It was into the remote Tasmanian Mt Jerusalem National Park my partner and I planned to walk when he injured his knee. We invited our son, 25 – skinny black jeans, all North Fitzroy coiffured hair and infrequently active – to come instead and we expected reluctance, but he said, "I’d love to, Mum." Which is how I came to be standing on top of Mount Jerusalem discussing spirituality with my son in air so crisp I thought it capable of cracking.

We had climbed slowly up the winding ascent to the top of Mount Jerusalem and the view seemed to encompass space and time in a landscape so ancient and majestic. Water was everywhere, and the bright lime cushion plant’s illusion of softness stood out in a vista of green, the temptation to touch constant.

The walk was competently guided with a mix of friendly walkers and another parent/adult-child combination. When the temperature is -4°C, everything is icy cold and dark, and things are funnier, sadder and just more interesting. There were stories of adventures, of death, sadness, disappointments and dreams. There were philosophical disagreements, social commentaries, history lessons and calls for modernisation of some of our thoughts before the sanctuary of our warm sleeping bags beckoned.

Exhaustion was a stranger to the sure-footed young adults who were strong and walked without hesitation, while the older were slower, tentative, but just as able. Sharing a tent with my 183cm son was a treat. Top and tailed, pressed into our respective sleeping bags, we then shared comfortable silences surrounded by the noises of the park at night.

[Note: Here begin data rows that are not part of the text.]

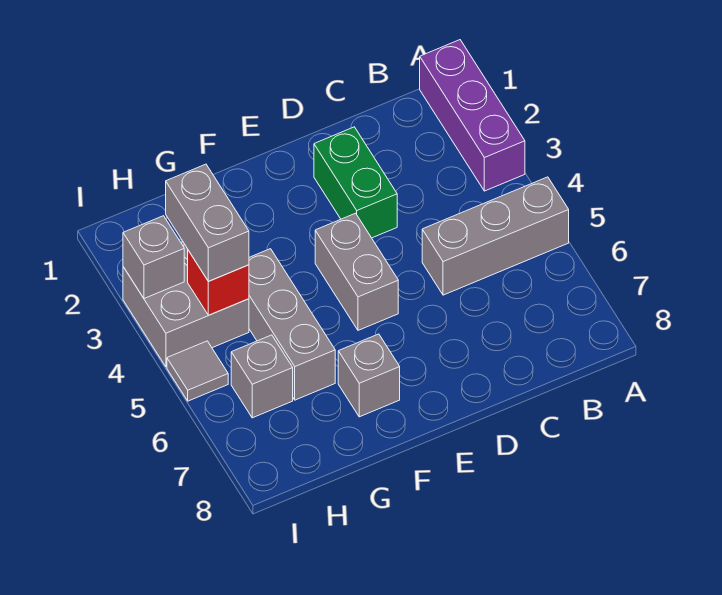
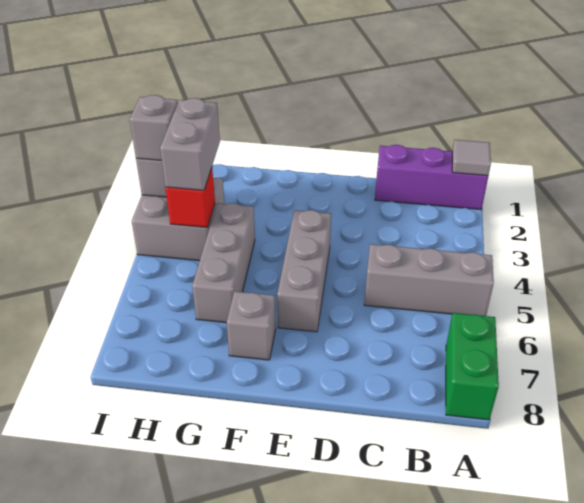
purple brick A1:A3 level 1 -> purple brick A1:C1 level 1
green brick D2:D3 level 1 -> green brick A7:A8 level 1
grey brick E4:E5 level 1 -> grey brick E4:E6 level 1
grey brick H6 level 1 -> grey brick I3 level 3
grey tile I5 level 1 -> grey tile A1 level 2

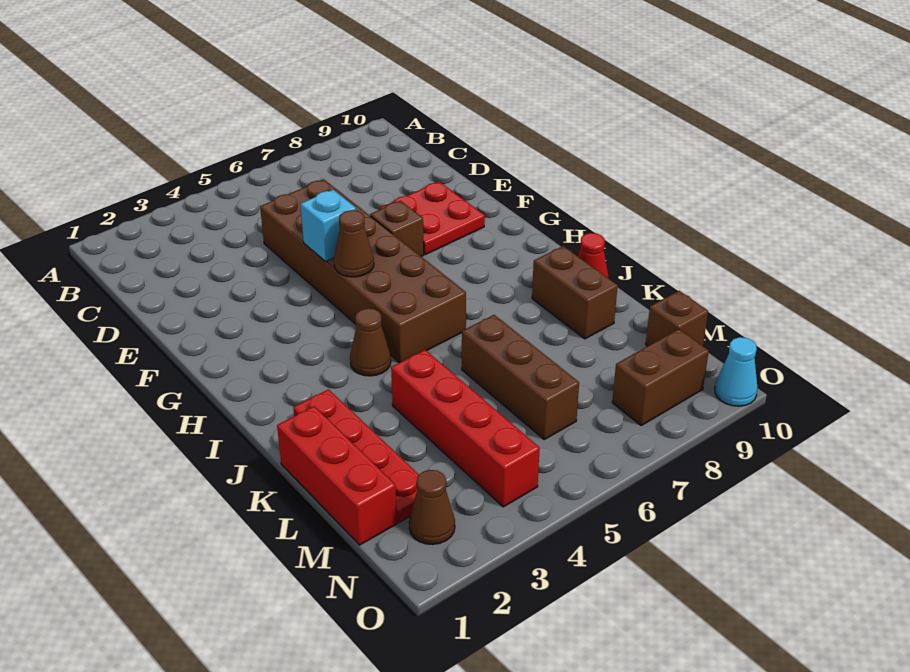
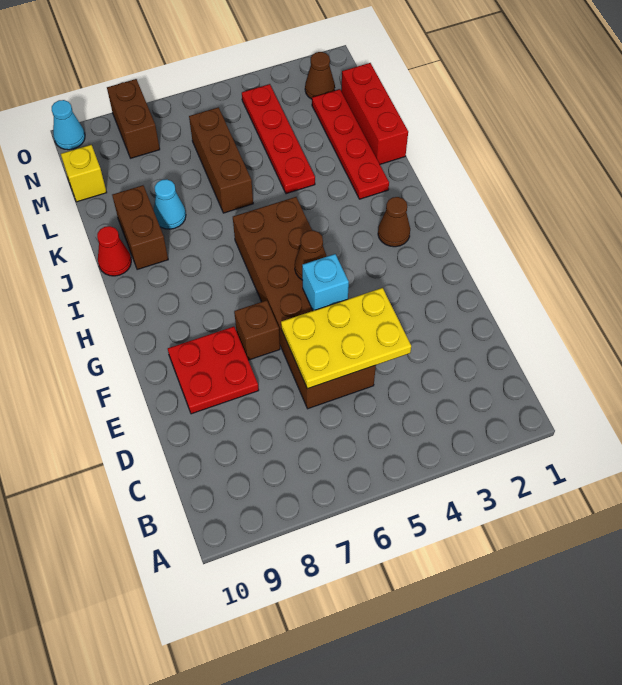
none -> yellow plate D4:E6 level 2
brown cone I4 level 1 -> brown cone H2 level 1
red brick K4:N4 level 1 -> red plate K4:N4 level 1
none -> cyan cone K8 level 1
brown brick M10 level 1 -> yellow brick M10 level 1
brown brick N8:N9 level 1 -> brown brick N8:O8 level 1

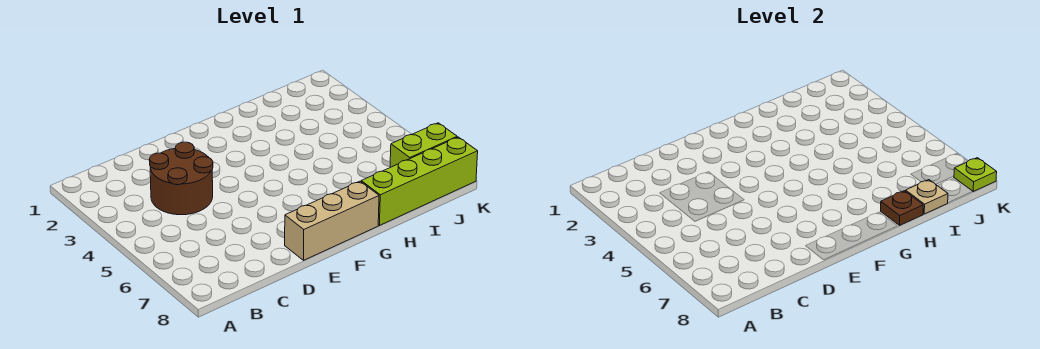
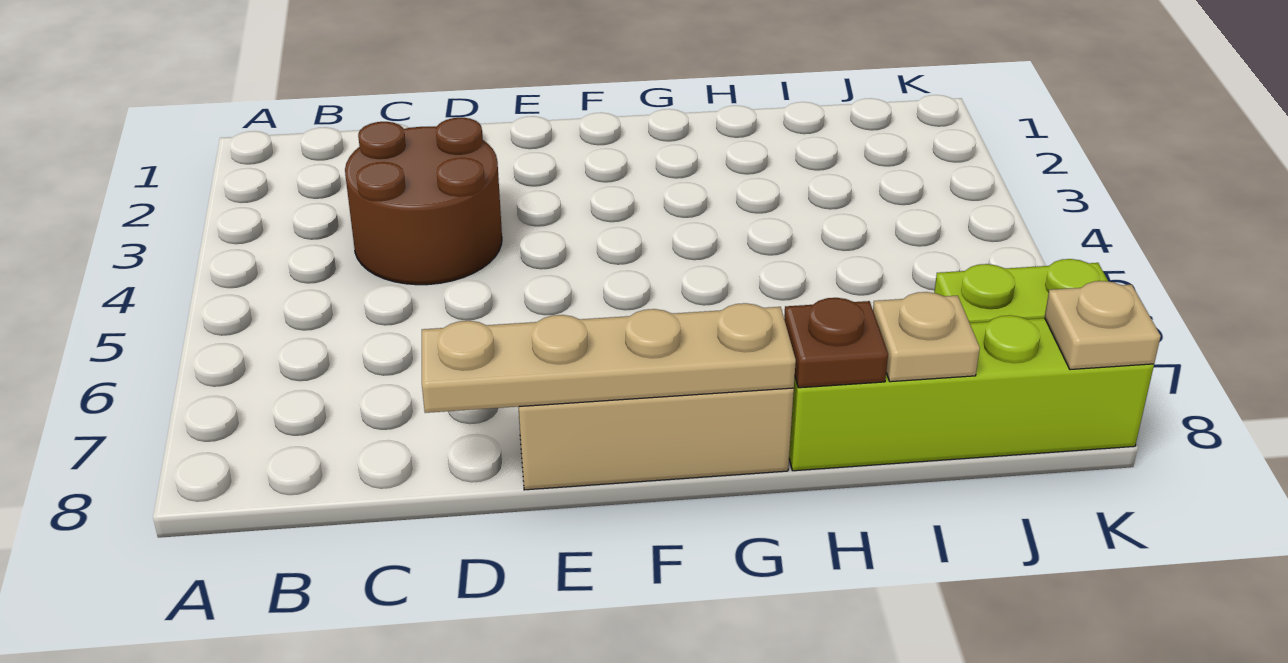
none -> tan plate D8:G8 level 2
lime plate K8 level 2 -> tan plate K8 level 2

I had learned I did not know the beliefs and thoughts of my now-grown son, as I would have thought I did. Five days is a long time to be in someone’s company and I liked the man he had become. There was physicality to our relationship we had appropriately lost when he was a teenager.

The need for warmth, when standing still on the platforms, the mountain, and by lakes but mostly it was shared awe, the shared discomfort, achievements, the silences and the time spent together without distraction. I thought about whether he now had a different view of me but I didn’t ask.

Afterwards my son talked about how he had enjoyed the walk, how he wanted to do more, how he planned to walk the Walls of Jerusalem again, but in the snow, in snowshoes with his dad and some mates.

My son told me a few weeks later, back in North Fitzroy, that his mate had said, "Hey dude, you’re so happy, man. I mean, you usually are but it can’t have made you this happy." He is currently trail walking in British Columbia.